There is an _Offload_report() API that you can use if you feel there’s certain points of offload that are suspect. That would trim down the amount of data produced versus using the OFFLOAD_REPORT environment variable for all offload activity in the application. (More information about the Offload Report is discussed in the UG here)

John_F_1 · ‎04-28-2014

Thanks for your response. It would appear that the offload that fails is one that reuses a buffer in a dedicated thread. Here's what I'm doing:

#pragma offload_transfer target (mic : m_deviceId)  \
    if (m_useMic) \
    nocopy(buffer1[0:4421000] : alloc_if(1) free_if(0)) \
    nocopy(buffer2[0:4421000] : alloc_if(1) free_if(0)) \
    nocopy(buffer3[0:4421000] : alloc_if(1) free_if(0)) \
    nocopy(buffer4[0:4421000] : alloc_if(1) free_if(0))

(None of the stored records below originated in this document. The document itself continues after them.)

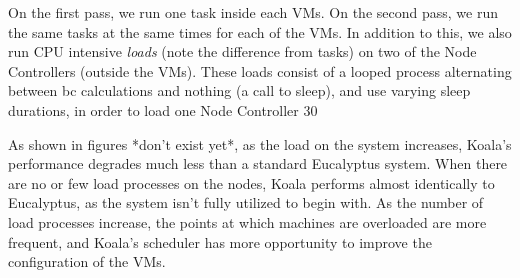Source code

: On the first pass, we run one task inside each VMs.  On the second pass, we run the same tasks at the same times for each of the VMs.  In addition to this, we also run CPU intensive \emph{loads} (note the difference from tasks) on two of the Node Controllers (outside the VMs).  These loads consist of a looped process alternating between bc calculations and nothing (a call to sleep), and use varying sleep durations, in order to load one Node Controller 30%

As shown in figures *don't exist yet*, as the load on the system increases, Koala's performance degrades much less than a standard Eucalyptus system.  When there are no or few load processes on the nodes, Koala performs almost identically to Eucalyptus, as the system isn't fully utilized to begin with.  As the number of load processes increase, the points at which machines are overloaded are more frequent, and Koala's scheduler has more opportunity to improve the configuration of the VMs.
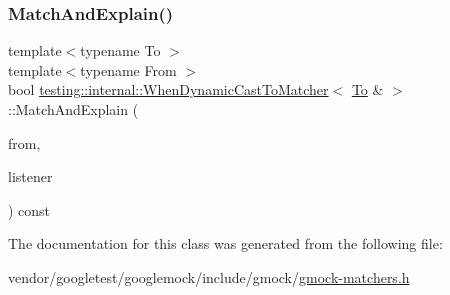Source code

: \subsubsection{\texorpdfstring{Match\+And\+Explain()}{MatchAndExplain()}}
{\footnotesize\ttfamily template$<$typename To $>$ \\
template$<$typename From $>$ \\
bool \hyperlink{classtesting_1_1internal_1_1_when_dynamic_cast_to_matcher}{testing\+::internal\+::\+When\+Dynamic\+Cast\+To\+Matcher}$<$ \hyperlink{classtesting_1_1internal_1_1_to}{To} \& $>$\+::Match\+And\+Explain (\begin{DoxyParamCaption}\item[{From \&}]{from,  }\item[{\hyperlink{classtesting_1_1_match_result_listener}{Match\+Result\+Listener} $\ast$}]{listener }\end{DoxyParamCaption}) const\hspace{0.3cm}{\ttfamily [inline]}}



The documentation for this class was generated from the following file\+:\begin{DoxyCompactItemize}
\item 
vendor/googletest/googlemock/include/gmock/\hyperlink{gmock-matchers_8h}{gmock-\/matchers.\+h}\end{DoxyCompactItemize}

And then later on in the same thread I re-use these buffers multiple times:

#pragma offload target (mic : m_deviceId)  \
    if (m_useMic) \
    in(vector1_data[0:vector1_size] : alloc_if(0) free_if(0) into(buffer1[0:vector1_size])) \
    in(vector2_data[0:vector2_size] : alloc_if(0) free_if(0) into(buffer2[0:vector2_size])) \
    in(vector3_data[0:vector3_size] : alloc_if(0) free_if(0) into(buffer3[0:vector3_size])) \
    in(vector4_data[0:vector4_size] : alloc_if(0) free_if(0) into(buffer4[0:vector4_size])) 
        {
            //assign vectors on the MIC
        }

However, the exception is always thrown from coi_host.dll, and it is always this function

fragcount_node::IncNumCompleted

I should mention that I am running multiple copies of this thread, and they all have their own private buffers. At the time of the exception, at least two such threads are in the "assign" offload.

Kevin_D_Intel · ‎04-28-2014

Thank you for the additional details. I repeated a private reply that did not reach you last week to request some additional information. I'll also inquire w/Developers whether collecting OFFLOAD_REPORT details for at least those two offloads would really be helpful at this point.

Kevin_D_Intel · ‎09-26-2014

To formally close this thread, the underlying root cause related to some internal clean-up within COI. The changes (tracked under the internal Intel Tracking ID: HSD# 4868965) to address the issue appear in the MPSS 3.3 (July 14 2014) release.